++++ Given data

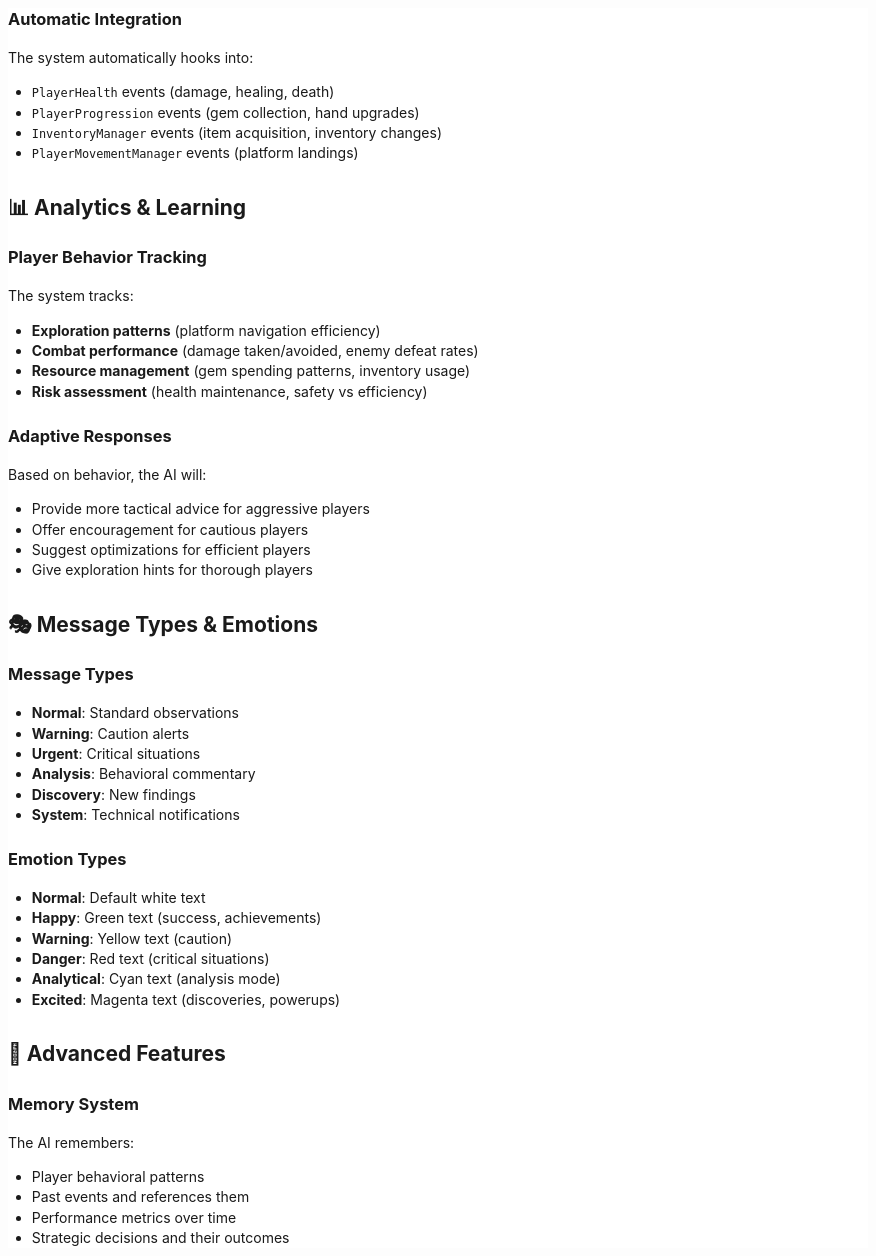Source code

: ### Automatic Integration

The system automatically hooks into:
- `PlayerHealth` events (damage, healing, death)
- `PlayerProgression` events (gem collection, hand upgrades)
- `InventoryManager` events (item acquisition, inventory changes)
- `PlayerMovementManager` events (platform landings)

## 📊 Analytics & Learning

### Player Behavior Tracking

The system tracks:
- **Exploration patterns** (platform navigation efficiency)
- **Combat performance** (damage taken/avoided, enemy defeat rates)
- **Resource management** (gem spending patterns, inventory usage)
- **Risk assessment** (health maintenance, safety vs efficiency)

### Adaptive Responses

Based on behavior, the AI will:
- Provide more tactical advice for aggressive players
- Offer encouragement for cautious players  
- Suggest optimizations for efficient players
- Give exploration hints for thorough players

## 🎭 Message Types & Emotions

### Message Types
- **Normal**: Standard observations
- **Warning**: Caution alerts
- **Urgent**: Critical situations
- **Analysis**: Behavioral commentary
- **Discovery**: New findings
- **System**: Technical notifications

### Emotion Types
- **Normal**: Default white text
- **Happy**: Green text (success, achievements)
- **Warning**: Yellow text (caution)
- **Danger**: Red text (critical situations)
- **Analytical**: Cyan text (analysis mode)
- **Excited**: Magenta text (discoveries, powerups)

## 🔬 Advanced Features

### Memory System

The AI remembers:
- Player behavioral patterns
- Past events and references them
- Performance metrics over time
- Strategic decisions and their outcomes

++++++++

**What you need to do:** Copy every entry above word for word, leaving out the pictures.

**Written solution:**
Source code

: ### Automatic Integration

The system automatically hooks into:
- `PlayerHealth` events (damage, healing, death)
- `PlayerProgression` events (gem collection, hand upgrades)
- `InventoryManager` events (item acquisition, inventory changes)
- `PlayerMovementManager` events (platform landings)

## 📊 Analytics & Learning

### Player Behavior Tracking

The system tracks:
- **Exploration patterns** (platform navigation efficiency)
- **Combat performance** (damage taken/avoided, enemy defeat rates)
- **Resource management** (gem spending patterns, inventory usage)
- **Risk assessment** (health maintenance, safety vs efficiency)

### Adaptive Responses

Based on behavior, the AI will:
- Provide more tactical advice for aggressive players
- Offer encouragement for cautious players  
- Suggest optimizations for efficient players
- Give exploration hints for thorough players

## 🎭 Message Types & Emotions

### Message Types
- **Normal**: Standard observations
- **Warning**: Caution alerts
- **Urgent**: Critical situations
- **Analysis**: Behavioral commentary
- **Discovery**: New findings
- **System**: Technical notifications

### Emotion Types
- **Normal**: Default white text
- **Happy**: Green text (success, achievements)
- **Warning**: Yellow text (caution)
- **Danger**: Red text (critical situations)
- **Analytical**: Cyan text (analysis mode)
- **Excited**: Magenta text (discoveries, powerups)

## 🔬 Advanced Features

### Memory System

The AI remembers:
- Player behavioral patterns
- Past events and references them
- Performance metrics over time
- Strategic decisions and their outcomes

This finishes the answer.